A Bleak Day for Defenders of Personal Liberty

David T. Beito | Jul 1, 2012

This is a bleak day for defenders of personal liberty. The Supreme Court has abrogated its responsibility as a co-equal branch. If the federal government can force us to buy insurance, under the catch-all pretext of calling it a “tax,” it can force us to do almost anything. The same post-New Deal court which often upholds choice on abortion, pornography, and contraceptives continues to let politicians trample on the personal choice of Americans over their own pocketbooks. In we cannot freely spend the fruits of our labor on such a deeply intimate decision as health care, any other liberties are ultimately meaningless.

While the impact of this ruling is important, Obamacare was not a sharp historical break but rather the culmination of a long trend toward more state intervention in health care. When Obama took office, the federal government already paid more than 40 percent of the costs in perhaps our most politicized industry. His Republican predecessor presided over the greatest leap forward in governmental control since the 1960s by implementing Medicare Part D. Ever greater state intervention by both parties has only brought Americans higher premiums and less personal freedom.

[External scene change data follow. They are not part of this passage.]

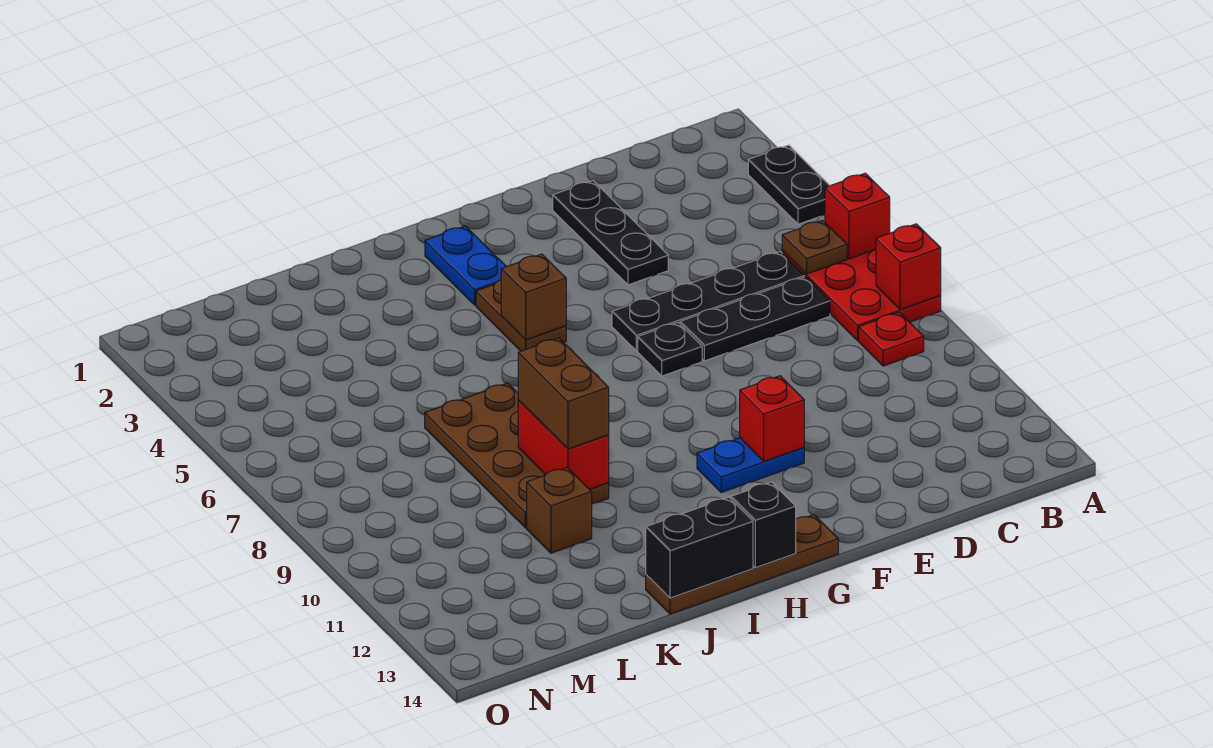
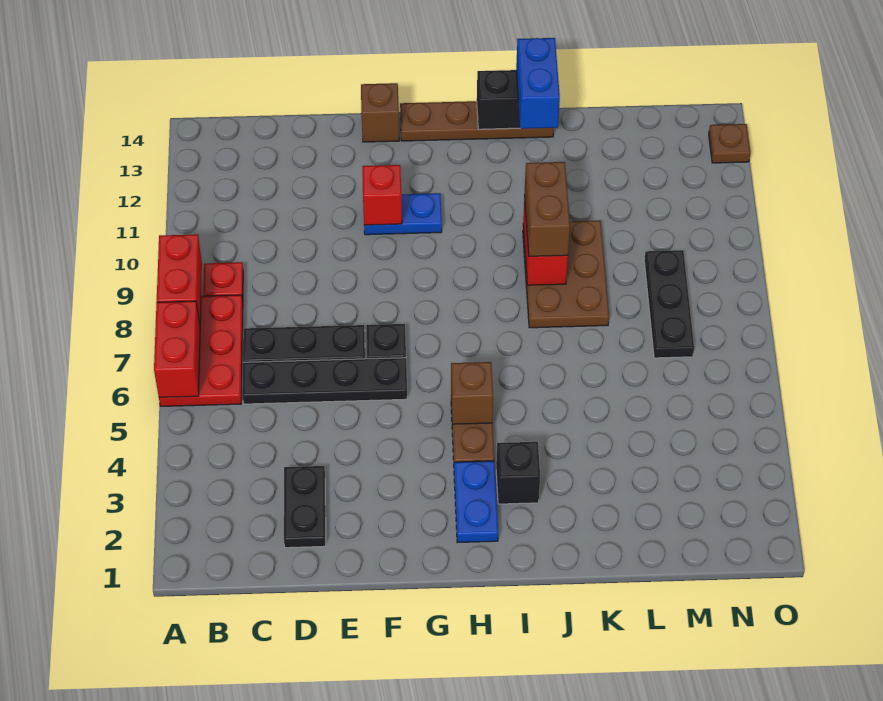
black 1x2 plate [748,145,830,224] -> black 1x2 plate moved to [284,466,326,548]
red 1x1 brick [825,173,890,259] -> red 1x2 brick [154,301,200,397]
red 1x1 brick [876,224,941,310] -> red 1x2 brick [157,234,202,323]
brown 1x1 plate [782,220,847,274] -> brown 1x1 plate moved to [709,124,750,163]
black 1x3 plate [553,181,668,285] -> black 1x3 plate moved to [644,250,694,358]
black 1x1 brick [731,482,796,568] -> black 1x1 brick moved to [496,442,540,504]
brown 2x4 plate [425,383,609,528] -> brown 2x3 plate [523,220,609,328]
none -> blue 1x2 brick [516,38,560,129]
brown 1x1 brick [527,468,592,553] -> brown 1x1 brick moved to [361,83,399,142]

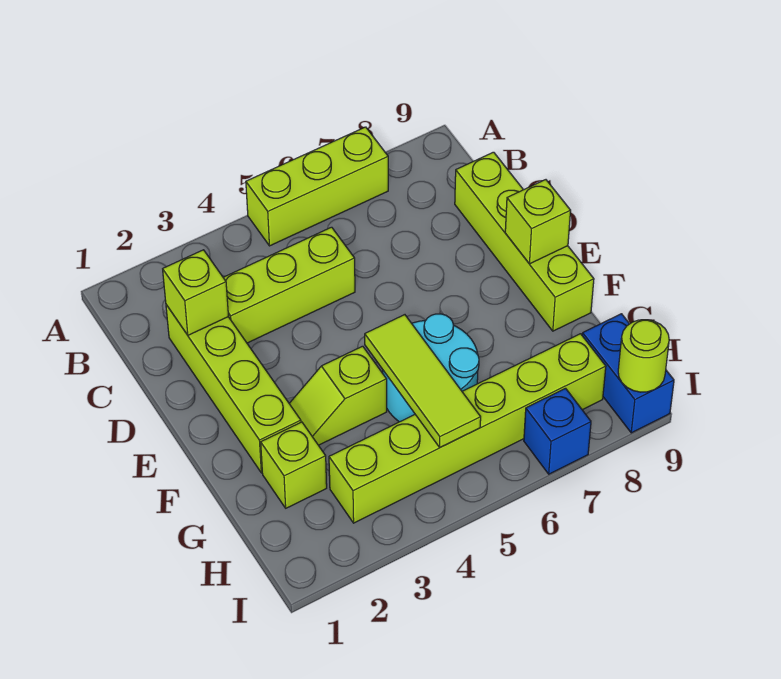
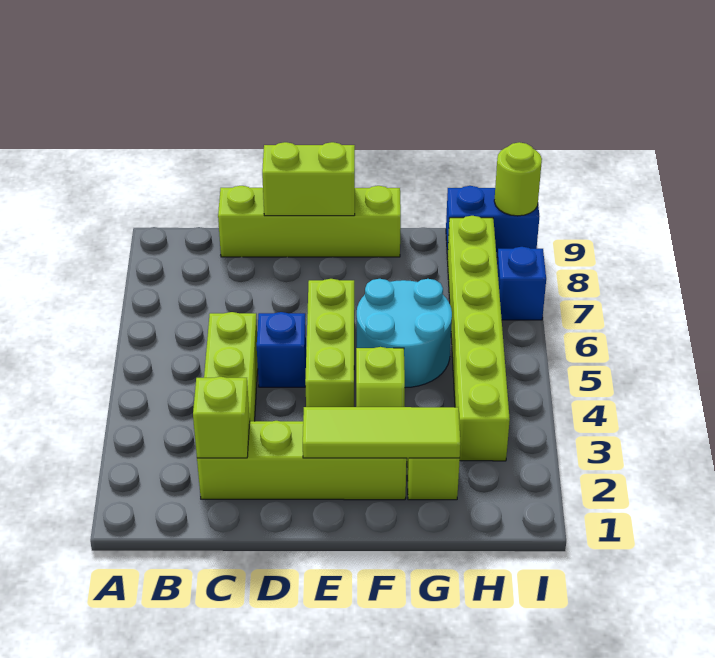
lime 1x3 brick [246,127,388,246] -> lime 1x3 brick moved to [305,279,354,407]
none -> blue 1x1 brick [257,312,306,387]
lime 1x1 brick [505,180,571,264] -> lime 1x2 brick [262,142,355,216]
lime 1x3 tile [365,315,481,447] -> lime 1x3 tile moved to [303,407,461,458]

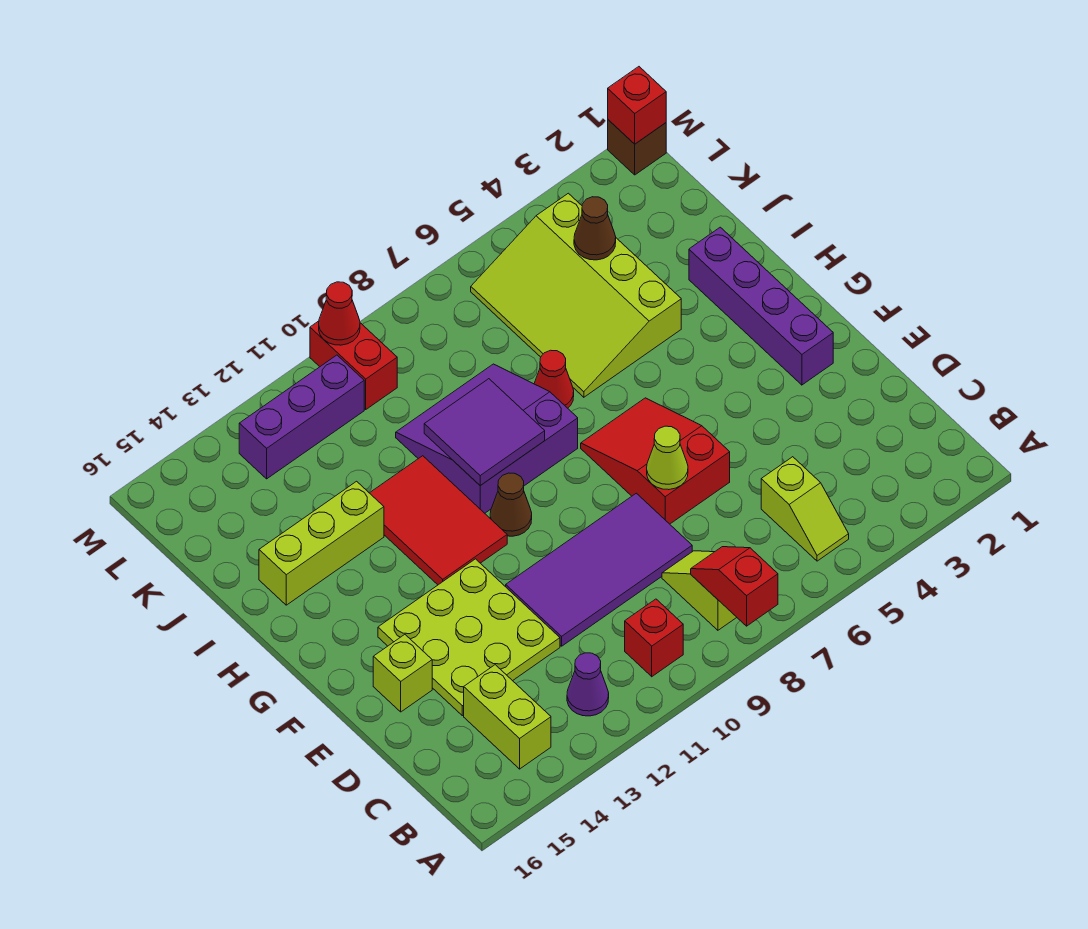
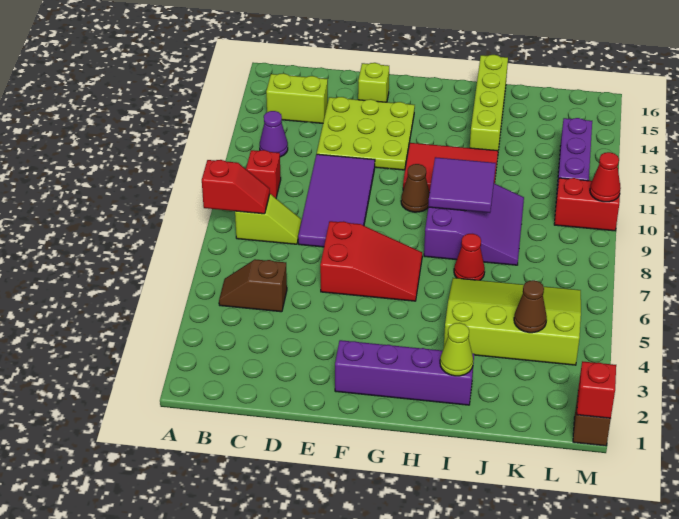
lime 1x2 slope [761,457,849,561] -> brown 1x2 slope [219,259,287,312]
lime 1x1 cone [647,426,688,490] -> lime 1x1 cone moved to [440,323,473,376]
lime 1x3 brick [259,481,384,605] -> lime 1x4 brick [470,55,508,151]

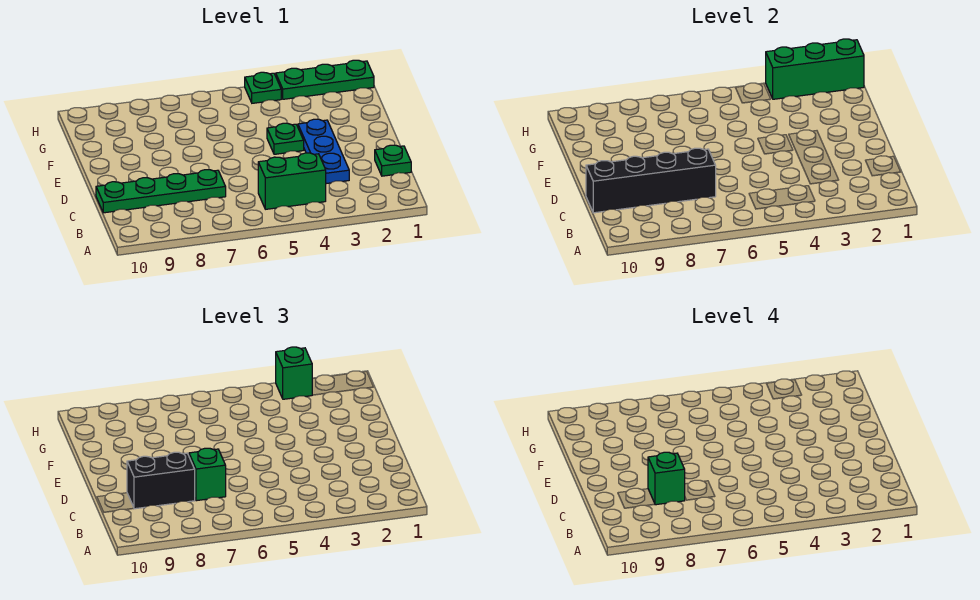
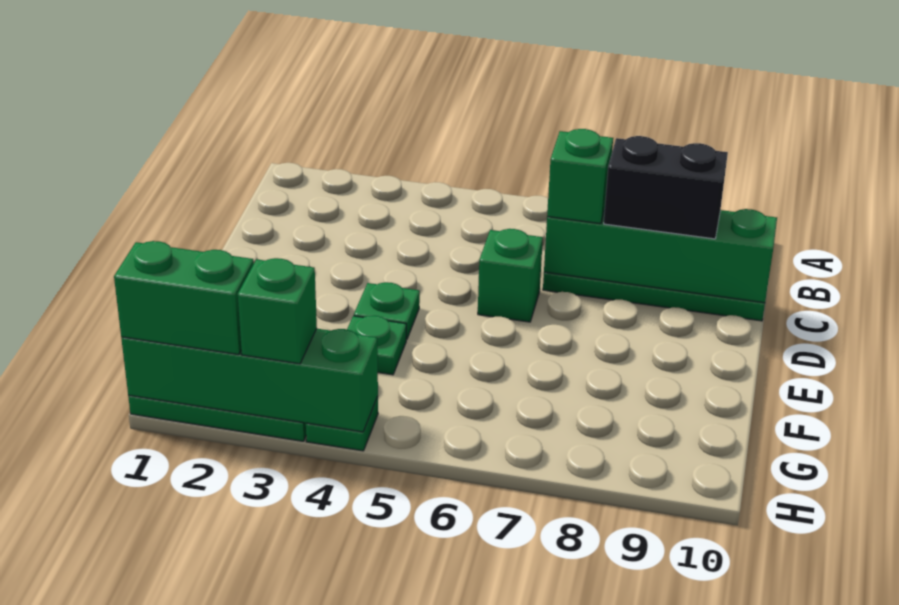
green 1x2 brick [258,153,326,209] -> green 1x2 brick moved to [114,241,254,355]
green 1x1 plate [375,145,411,176] -> green 1x1 plate moved to [347,316,406,375]
blue 1x3 plate [298,119,349,184] -> none
black 1x4 brick [586,148,716,213] -> green 1x4 brick [544,209,777,303]
green 1x1 brick [648,452,685,505] -> green 1x1 brick moved to [478,229,543,322]
green 1x3 brick [766,39,864,99] -> green 1x4 brick [121,329,378,432]

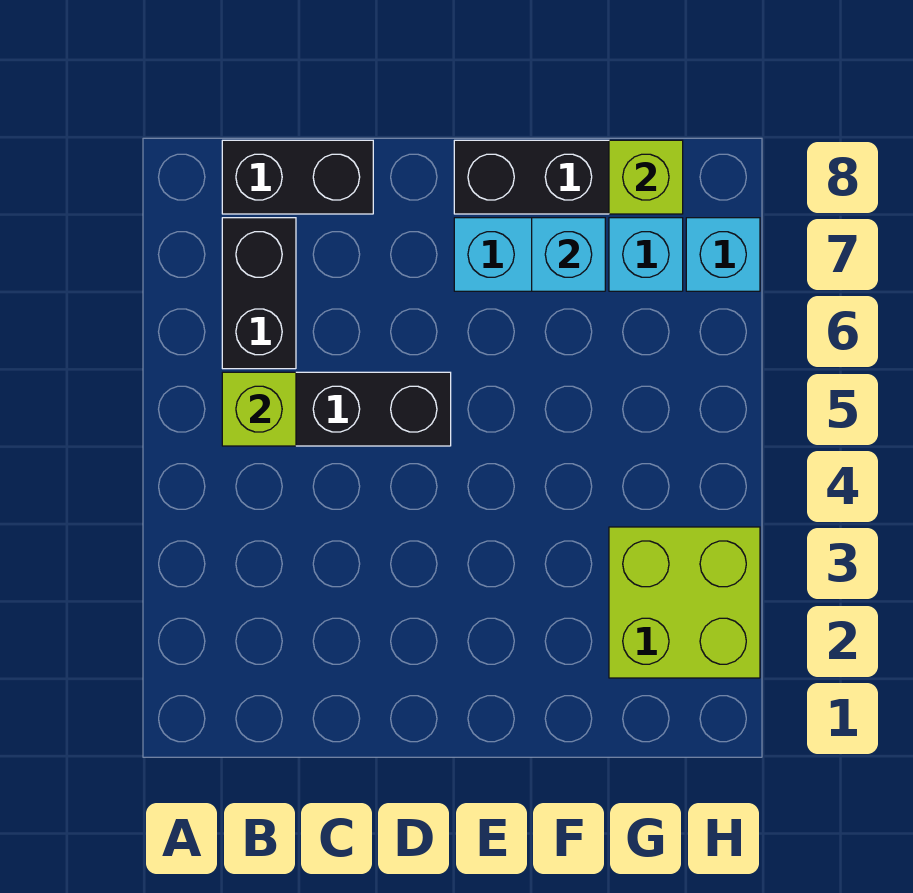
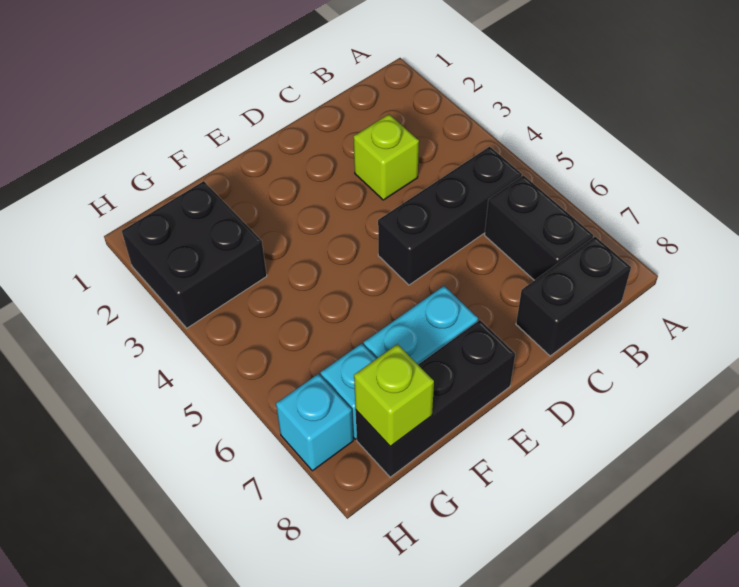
lime 1x1 brick [222,372,296,446] -> lime 1x1 brick moved to [353,114,419,200]
cyan 1x1 brick [532,218,605,291] -> none
lime 2x2 brick [609,527,760,678] -> black 2x2 brick [122,181,267,328]

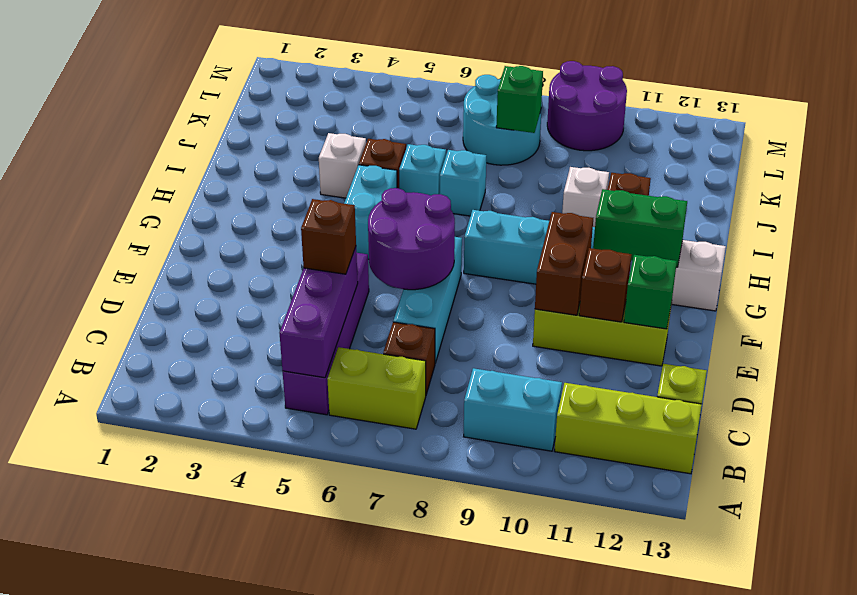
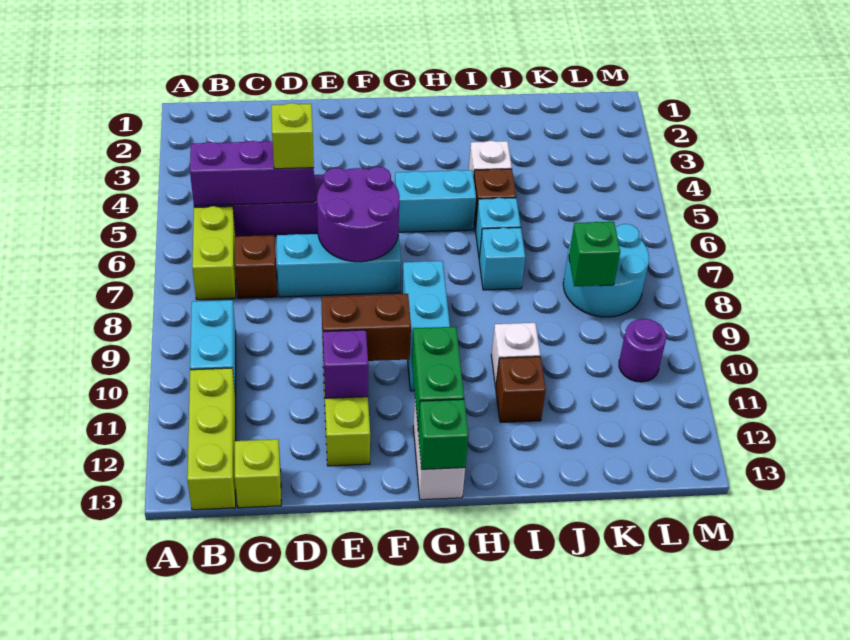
brown 1x1 brick [301,199,356,274] -> lime 1x1 brick [271,103,314,169]
brown 1x1 brick [579,248,631,322] -> purple 1x1 brick [323,330,368,398]
green 1x1 brick [624,255,677,329] -> green 1x1 brick moved to [418,399,468,469]
purple 2x2 round brick [547,61,627,151] -> purple 1x1 round brick [619,319,666,382]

Ironically, the only alternative the GOP can present voters in November is Mitt Romney, the father of the mandate and a continuing defender of Medicare Part D. Romney’s pioneering statist record and flip-flops will make him easy prey in any debate. A President Romney may push halfheartedly to repeal the mandate, though that is likely to be stopped by a Democratic filibuster, but he shows no desire for fundamental market reform.

Any meaningful present or future challenge to the corporatist/statist status quo will probably have to come from a third-party candidate. Such a candidate can make a politically appealing case on a platform which supports personal medical savings accounts, allows health insurance companies to compete across state lines (as life and casualty companies can now freely do), permits purchase of low-cost high-deductible policies, eases patent laws and import restrictions which push up drug prices, and enables non-MDs, including nurse practitioners and midwives, to provide services now monopolized by doctors. Another necessary plank of such a platform would be repeal of tax differential favoring third-party insurance, thus giving an incentive to secure coverage through genuine health care cooperatives which do not depend on employment.

While even Obama recognizes, at least in theory, that cuts in government health care subsidies will be necessary to prevent long-term financial crisis, neither party will be able to do so as a practical matter because of their mutual fealty to the military-industrial complex. A true future champion of reform may find that the most politically feasible way to wean Americans off the health care status quo is to cushion any suffering caused by the transition by first cutting our trillion dollar foreign empire and bringing home the troops.

—David T. Beito is professor of history at the University of Alabama.